The official opening of the garden was at one o’clock, although that was a little silly, opening, since nothing was blockaded off and people had already been checking the place out and wandering around in it for some time now. Grace picked up two sheet cakes she’d ordered at the grocery, along with a case of water bottles, and some fizzy pink nonalcoholic wine. The park district was supplying a long table and tubs of ice. There weren’t going to be any speeches, Grace had insisted on that, but she was determined that there be something in the way of occasion and celebration.

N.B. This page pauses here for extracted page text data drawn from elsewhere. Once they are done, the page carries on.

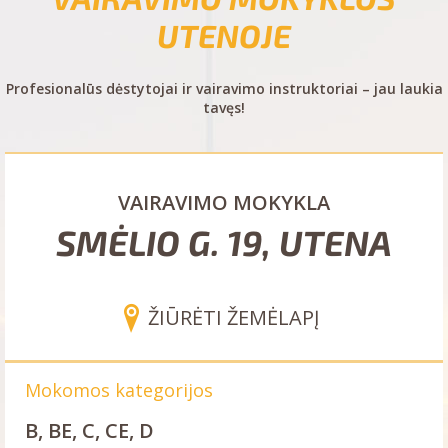
UTENOJE
Profesionalūs dėstytojai ir vairavimo instruktoriai – jau laukia
tavęs!
VAIRAVIMO MOKYKLA
SMĖLIO G. 19, UTENA
ŽIŪRĖTI ŽEMĖLAPĮ
Mokomos kategorijos
B, BE, C, CE, D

It was perfect June weather. The air was warm and full of blossom scent, the sky a profound blue, the clouds white and drifting. There had been no way of knowing how many people might show up, or how long they might stay. There had been an article in the newspaper, and a short mention on one of the local television news shows. The parking lot filled up. Grace put Tracy and Dylan in charge of cutting cake slices and pouring drinks. The park district people needed to talk with her about the last-minute maintenance. Other people wanted to tell her how very sorry they were, to inquire after her health and well-being, and others, she suspected, wanted to set eyes on her as the survivor of a tragedy. Her friends ran interference, claiming her whenever the crowd became overwhelming. She was kept busy, distracted, marveling at the number and variety of people, the dense connected web of her family’s history. Here were her mother’s friends, and a younger group of Michael’s, who sat on the grass to one side. Some majestic old couples who navigated the garden paths with canes and had opinions about the plantings. High school teachers of Grace’s and of Michael’s, former bosses, neighbors, schoolmates, people from the near and distant pasts.